====== DATA FOR REVIEW ======
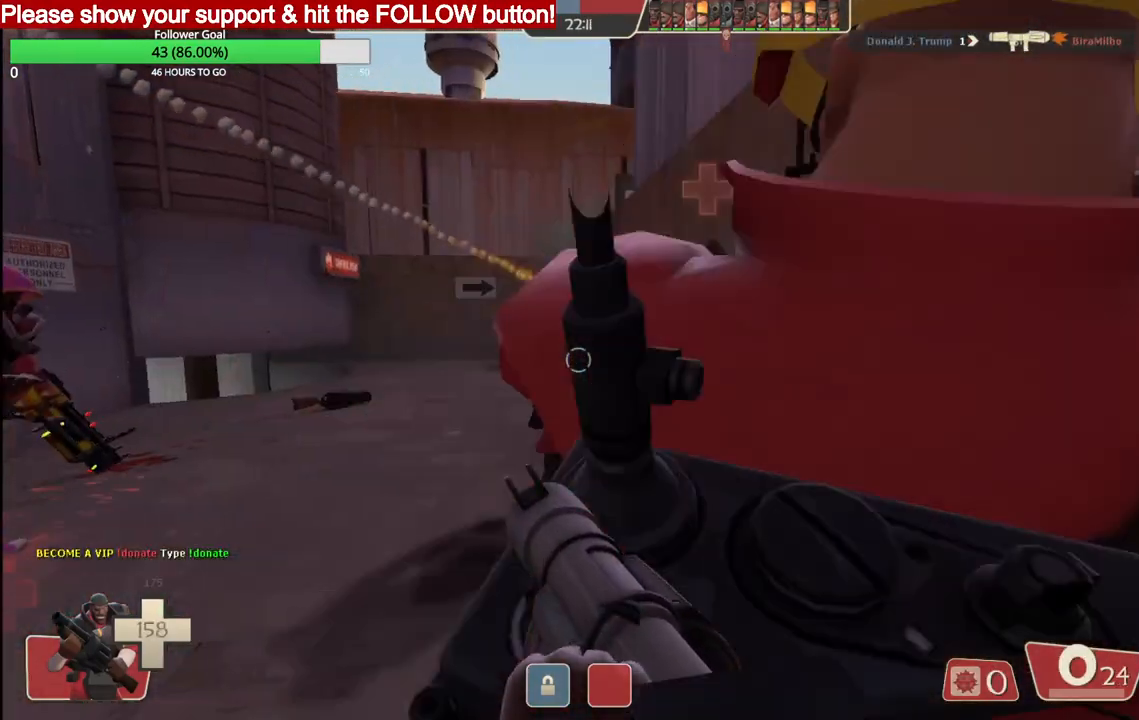
{"dt_ms": 500, "buttons": [], "left_stick": "left", "right_stick": "center", "events": [[67, "L2", "up"], [133, "L2", "down"], [283, "L2", "up"], [367, "L2", "down"], [500, "L2", "up"]]}
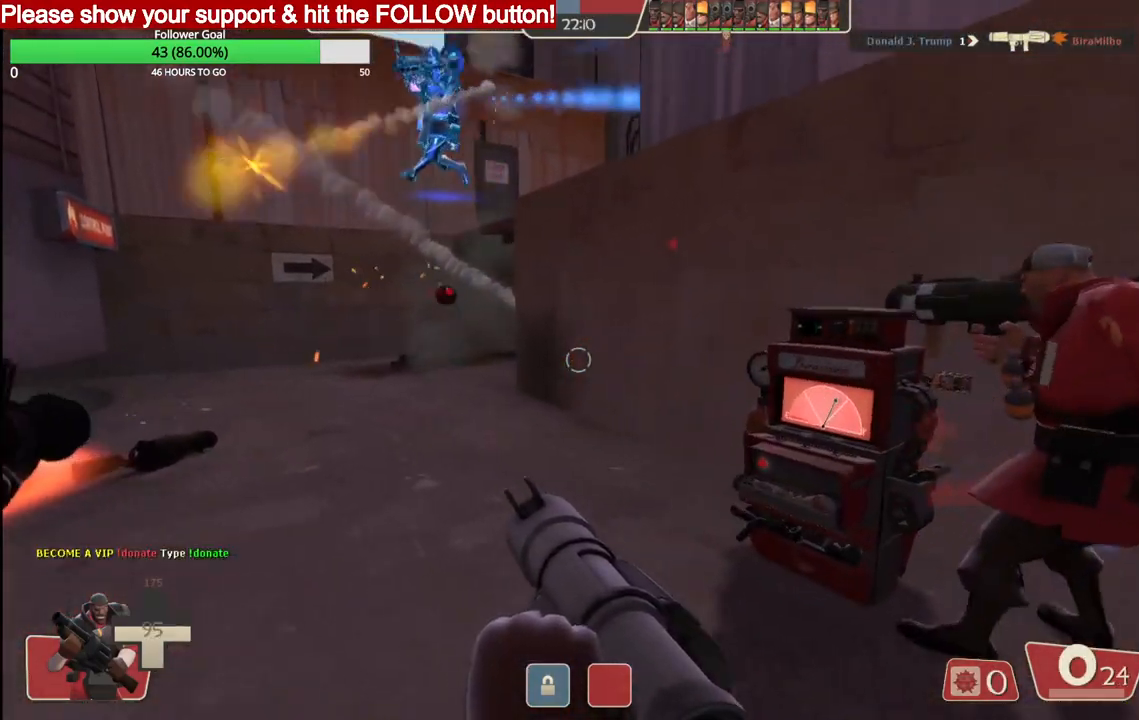
{"dt_ms": 500, "buttons": [], "left_stick": "left", "right_stick": "center", "events": [[383, "R2", "down"], [500, "R2", "up"]]}
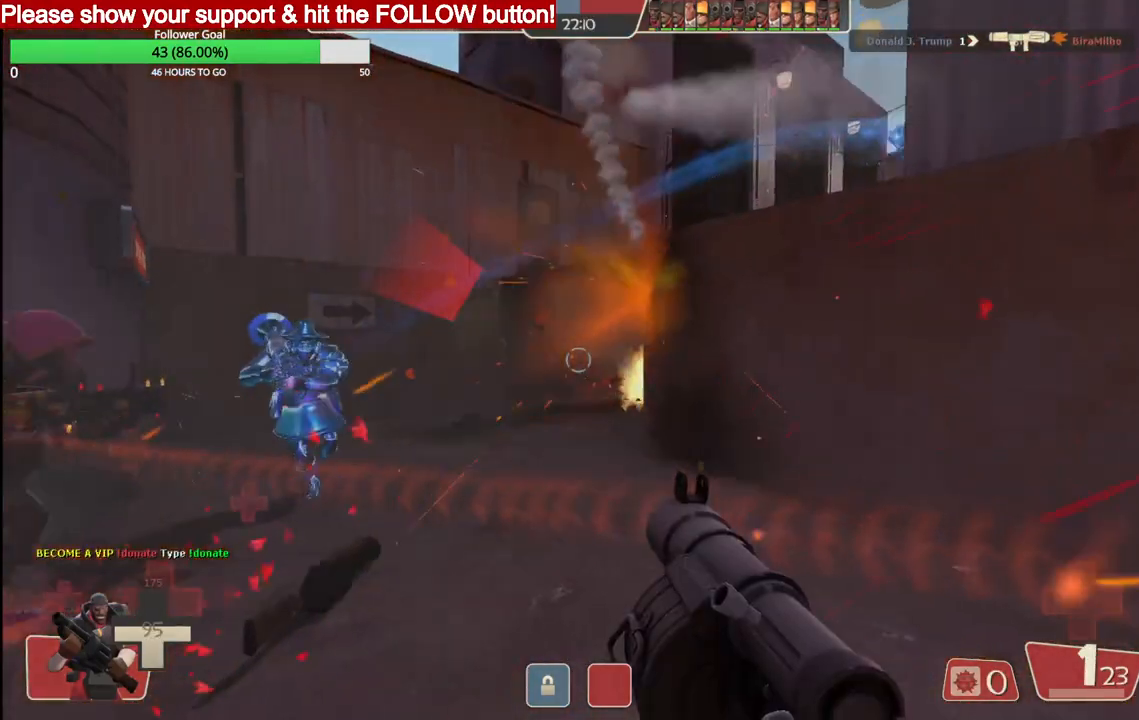
{"dt_ms": 500, "buttons": [], "left_stick": "down-right", "right_stick": "center", "events": [[67, "R2", "down"], [167, "R2", "up"], [200, "left_stick", "down"], [217, "R2", "down"], [283, "left_stick", "down-right"], [333, "R2", "up"], [383, "R2", "down"], [483, "R2", "up"]]}
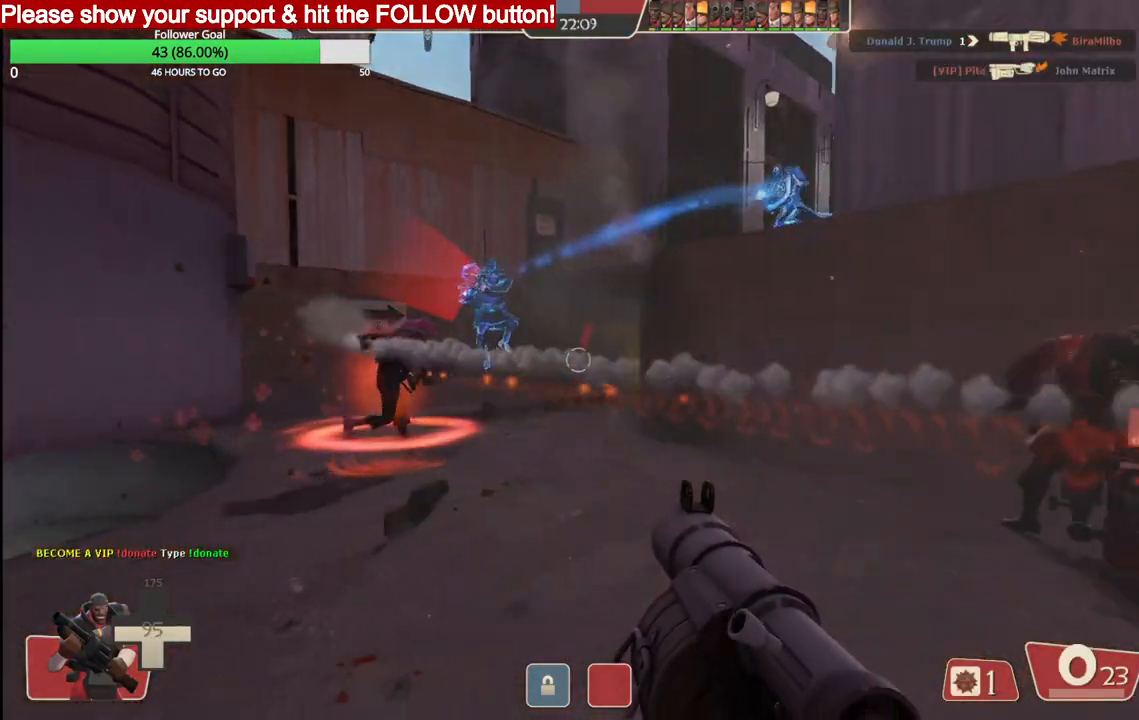
{"dt_ms": 500, "buttons": [], "left_stick": "right", "right_stick": "center", "events": [[33, "R2", "down"], [33, "left_stick", "up-right"], [150, "L2", "down"], [283, "R2", "up"], [300, "L2", "up"], [300, "left_stick", "right"], [333, "L2", "down"], [383, "SQUARE", "down"], [450, "SQUARE", "up"], [483, "L2", "up"]]}
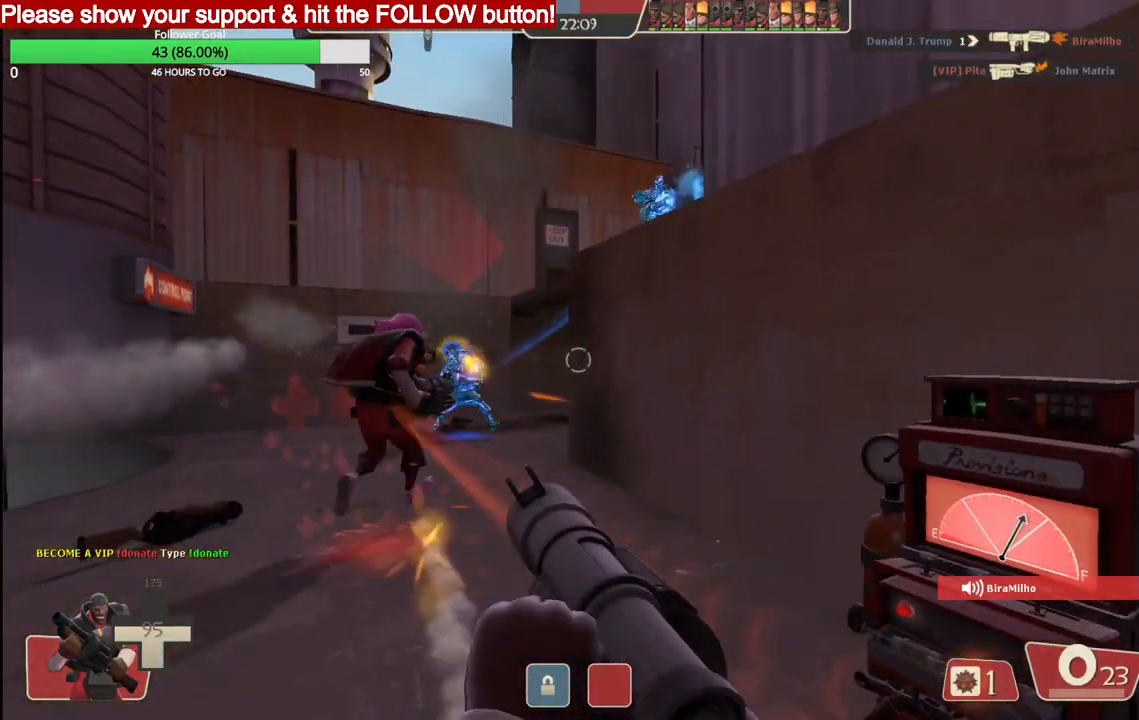
{"dt_ms": 500, "buttons": [], "left_stick": "up", "right_stick": "center", "events": [[17, "L2", "down"], [17, "SQUARE", "down"], [100, "SQUARE", "up"], [167, "SQUARE", "down"], [183, "left_stick", "up-right"], [267, "SQUARE", "up"], [383, "L2", "up"], [500, "left_stick", "up"]]}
======
*PROBLEM DETAILS*. Nothing but an exact copy of the data above, minus its pictures, should appear in the response.

*ANSWER SECTION*.
{"dt_ms": 500, "buttons": [], "left_stick": "left", "right_stick": "center", "events": [[67, "L2", "up"], [133, "L2", "down"], [283, "L2", "up"], [367, "L2", "down"], [500, "L2", "up"]]}
{"dt_ms": 500, "buttons": [], "left_stick": "left", "right_stick": "center", "events": [[383, "R2", "down"], [500, "R2", "up"]]}
{"dt_ms": 500, "buttons": [], "left_stick": "down-right", "right_stick": "center", "events": [[67, "R2", "down"], [167, "R2", "up"], [200, "left_stick", "down"], [217, "R2", "down"], [283, "left_stick", "down-right"], [333, "R2", "up"], [383, "R2", "down"], [483, "R2", "up"]]}
{"dt_ms": 500, "buttons": [], "left_stick": "right", "right_stick": "center", "events": [[33, "R2", "down"], [33, "left_stick", "up-right"], [150, "L2", "down"], [283, "R2", "up"], [300, "L2", "up"], [300, "left_stick", "right"], [333, "L2", "down"], [383, "SQUARE", "down"], [450, "SQUARE", "up"], [483, "L2", "up"]]}
{"dt_ms": 500, "buttons": [], "left_stick": "up", "right_stick": "center", "events": [[17, "L2", "down"], [17, "SQUARE", "down"], [100, "SQUARE", "up"], [167, "SQUARE", "down"], [183, "left_stick", "up-right"], [267, "SQUARE", "up"], [383, "L2", "up"], [500, "left_stick", "up"]]}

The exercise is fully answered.